Similarly, Jeremy Fleming, director of the UK’s GCHQ intelligence agency, said last week, “I would hope that we will see indicators if they started to go down that path.” He added that there would be a “good chance” of detecting Russian preparations.
“With Russia, the arsenal is old and established, much like the US’s nuclear weapons program,” says Eric Gomez, a senior fellow at the Cato Institute focused on arms control and nuclear stability. “Russia is very much enmeshed in the international and bilateral arms control treaties that provide a lot of transparency. They’re not an open book—no country is. Everyone still has certain secrets that they preserve. But if you can keep satellite or aircraft sensors trained on key spots, you can catch it if things are moving or dispersing.”
As is the case in the US and among other world nuclear powers, Russia’s intercontinental ballistic missiles and submarine-launched ballistic missiles are always deployed and in a constant state of readiness. Known as “strategic” nuclear weapons, these bombs are meant to target cities or large industrial targets—probably what you think of when you imagine a nuclear bombing. The “tactical” nuclear weapons that are of more immediate concern in a Russian strike on neighboring Ukraine are smaller and meant for more contained attacks, namely in battle zones. These bombs are also known as “battlefield” or “nonstrategic” nuclear weapons and have never been used in combat.

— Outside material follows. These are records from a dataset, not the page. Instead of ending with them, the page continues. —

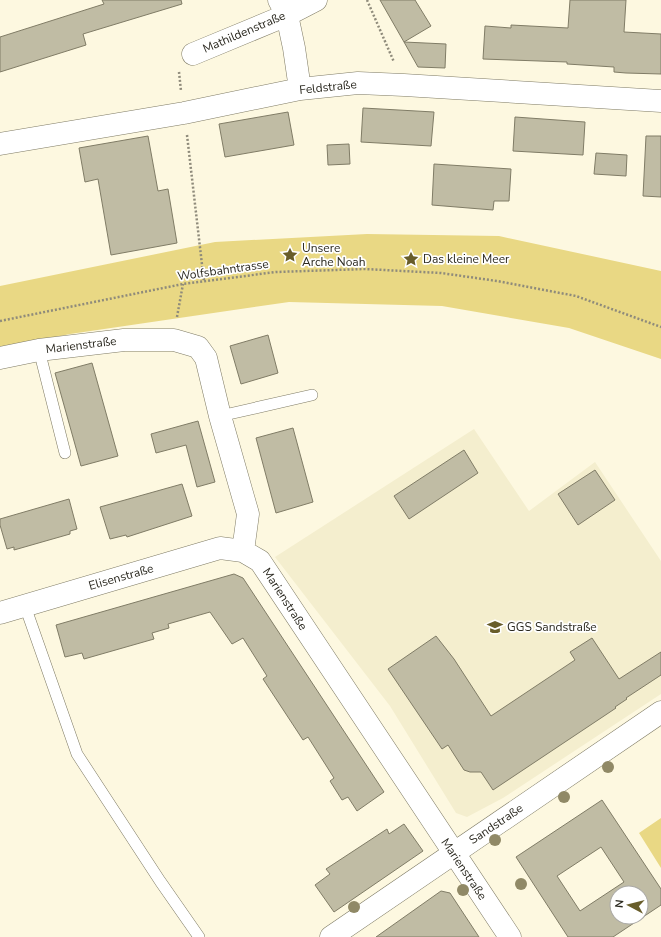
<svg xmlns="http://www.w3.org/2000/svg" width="661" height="937" viewBox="0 0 661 937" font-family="'Nunito Sans',sans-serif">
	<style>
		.built { fill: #f4eece }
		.green { fill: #e9d884 }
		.building { fill: #c0bca4; stroke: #807c66; fill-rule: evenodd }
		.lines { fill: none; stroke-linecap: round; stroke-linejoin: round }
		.lane-casing { stroke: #7f7b65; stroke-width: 12 }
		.street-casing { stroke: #7f7b65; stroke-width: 23 }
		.path { stroke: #8f8b7b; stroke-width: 2.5; stroke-dasharray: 2 2; stroke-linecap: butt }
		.lane { stroke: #fff; stroke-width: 11 }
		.street { stroke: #fff; stroke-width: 22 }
		.tree { fill: #908966 }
		.labels { text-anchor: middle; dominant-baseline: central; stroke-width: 3.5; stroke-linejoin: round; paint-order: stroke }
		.street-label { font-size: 12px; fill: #2b2920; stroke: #fff }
		.poi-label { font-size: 12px; fill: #2b2920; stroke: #fff; text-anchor: start }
	</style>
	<rect width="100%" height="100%" fill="#fdf8e0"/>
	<path class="built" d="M 474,429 L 529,511 L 595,462 L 661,561 L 661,694 L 503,798 L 467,817 L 456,813 L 390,706 L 275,557 Z"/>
	<path class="green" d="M 367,234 L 499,236 L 661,271 L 661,359 L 569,328 L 442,306 L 289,302 L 70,334 L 0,349 L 0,286 L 215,242 Z
		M 661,818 L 661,868 L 639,833 Z"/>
	<path class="building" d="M 102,0 L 181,0 L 182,4 L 83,34 L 86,45 L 0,72 L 0,37 L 104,4 Z
		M 380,0 L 415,0 L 431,26 L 404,42 Z
		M 570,0 L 626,0 L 624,32 L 661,34 L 661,74 L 626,73 L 614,72 L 614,67 L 567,64 L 567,62 L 483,59 L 485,26 L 511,28 L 511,25 L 568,28 Z
		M 404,42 L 446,44 L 445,68 L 418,67 Z
		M 363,108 L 434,112 L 431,146 L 361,142 Z
		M 288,112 L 294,145 L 225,157 L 219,124 Z
		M 515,117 L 585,122 L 583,155 L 513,151 Z
		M 148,136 L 158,191 L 168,189 L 177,243 L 111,255 L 98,179 L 85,182 L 79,148 Z
		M 646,136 L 661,136 L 661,197 L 643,196 Z
		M 349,144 L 350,164 L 328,165 L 327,145 Z
		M 596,153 L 627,155 L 626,176 L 594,174 Z
		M 434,164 L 511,169 L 509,201 L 494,201 L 493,210 L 432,205 Z
		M 268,335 L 278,373 L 241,384 L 230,346 Z
		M 92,363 L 118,456 L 81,466 L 55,373 Z
		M 198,421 L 215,482 L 197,487 L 186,445 L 156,453 L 151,434 Z
		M 293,428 L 313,502 L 276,513 L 256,438 Z
		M 464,450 L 478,473 L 409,519 L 394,496 Z
		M 595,470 L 615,500 L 578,525 L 558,494 Z
		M 182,484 L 192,516 L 127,537 L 126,535 L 110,539 L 100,507 Z
		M 69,499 L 77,529 L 70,531 L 70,534 L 14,550 L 14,547 L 7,549 L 0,525 L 0,519 Z
		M 234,574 L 243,578 L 384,792 L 357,811 L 348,797 L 342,800 L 330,781 L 334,778 L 308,737 L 303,740 L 263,679 L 267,676 L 243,638 L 232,644 L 210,612 L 168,624 L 169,628 L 152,633 L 154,639 L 84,659 L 82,653 L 65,657 L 56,625 Z
		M 436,636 L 454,659 L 491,716 L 575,660 L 570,652 L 592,638 L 619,679 L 661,652 L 661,675 L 626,698 L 627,699 L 615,707 L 616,708 L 493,790 L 481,772 L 470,772 L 464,770 L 448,745 L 442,749 L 388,669 Z
		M 602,800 L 661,889 L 661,905 L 613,937 L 568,937 L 516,857 ZM 601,847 L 624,882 L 580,911 L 557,876 ZM 617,893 L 641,893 L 641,917 L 617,917 Z
		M 404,824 L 423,851 L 334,912 L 315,885 L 330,874 L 326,869 L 387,829 L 389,834 Z
		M 441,891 L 450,893 L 479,937 L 376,937 Z"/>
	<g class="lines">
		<defs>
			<path id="lane" d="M 39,350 L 65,453
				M 220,416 L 312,395
				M 25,606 L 77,754 L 160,881 L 199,937"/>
			<path id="street" d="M 279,0 L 287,15 L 294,48 L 300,89
				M 193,54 L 287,15 L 316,0
				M 0,144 L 184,113 L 300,89 L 358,83 L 404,85 L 661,101
				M 0,358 L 39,350 L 124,340 L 174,340 L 198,347 L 206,358 L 220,416 L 248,514 L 243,551
				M 0,613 L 220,548 L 243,551 L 260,561 L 510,937
				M 331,937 L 661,712"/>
		</defs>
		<use href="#lane" class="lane-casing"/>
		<use href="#street" class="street-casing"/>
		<path class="path" d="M 367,0 L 394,62
			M 179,72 L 181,91
			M 187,135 L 204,282
			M 177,317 L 183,284
			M 0,321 L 183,284 L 276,272 L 365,269 L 441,273 L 497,281 L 576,296 L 661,327"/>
		<use href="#lane" class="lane"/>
		<use href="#street" class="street"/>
	</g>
	<g class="tree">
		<circle cx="608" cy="767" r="6"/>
		<circle cx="564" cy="797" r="6"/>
		<circle cx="495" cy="840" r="6"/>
		<circle cx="521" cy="884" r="6"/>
		<circle cx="463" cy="890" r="6"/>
		<circle cx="354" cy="907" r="6"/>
	</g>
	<defs>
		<symbol id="sight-bare" viewBox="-9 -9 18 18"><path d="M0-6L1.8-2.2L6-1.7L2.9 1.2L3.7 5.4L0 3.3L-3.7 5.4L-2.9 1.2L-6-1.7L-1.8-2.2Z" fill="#685d2a" stroke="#fff" stroke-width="2.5" paint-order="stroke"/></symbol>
		<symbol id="school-bare" viewBox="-9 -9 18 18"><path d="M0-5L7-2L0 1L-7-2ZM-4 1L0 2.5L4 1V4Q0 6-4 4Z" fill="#685d2a" stroke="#fff" stroke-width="2.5" paint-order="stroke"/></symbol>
	</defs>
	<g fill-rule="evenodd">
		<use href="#sight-bare" x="279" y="244" width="22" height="22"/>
		<use href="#sight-bare" x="400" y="248" width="22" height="22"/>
		<use href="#school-bare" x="484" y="616" width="22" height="22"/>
	</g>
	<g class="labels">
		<g class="street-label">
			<text transform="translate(244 32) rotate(-23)">Mathildenstraße</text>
			<text transform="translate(328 87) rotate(-6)">Feldstraße</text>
			<text transform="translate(223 270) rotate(-8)">Wolfsbahntrasse</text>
			<text transform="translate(81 345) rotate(-7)">Marienstraße</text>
			<text transform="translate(121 577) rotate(-16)">Elisenstraße</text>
			<text transform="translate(285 599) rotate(57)">Marienstraße</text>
			<text transform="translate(496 824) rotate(-34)">Sandstraße</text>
			<text transform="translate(464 869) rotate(56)">Marienstraße</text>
		</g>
		<g class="poi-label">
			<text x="302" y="248">Unsere<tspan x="302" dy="14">Arche Noah</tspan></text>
			<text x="423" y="259">Das kleine Meer</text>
			<text x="507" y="627">GGS Sandstraße</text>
		</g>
	</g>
	<g transform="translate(629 905) rotate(277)"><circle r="19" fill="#ffffff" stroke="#aaa9a6"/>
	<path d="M0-3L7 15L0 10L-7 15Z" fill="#685d2a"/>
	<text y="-6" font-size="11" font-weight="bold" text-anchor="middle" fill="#2b2920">N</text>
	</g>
</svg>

Russia’s nuclear bombs are stored in military facilities and would need to be transported and loaded into either aircraft or launchers for deployment. Pavel Podvig, who runs the research organization Russian Strategic Nuclear Forces, notes that the global community knows the location of the roughly 12 nuclear weapons storage facilities around Russia where this activity would likely originate. He adds that the US has intimate knowledge of most of the sites because it worked with Russia to improve the physical security of the repositories between 2003 and 2012 as part of an initiative called Cooperative Threat Reduction.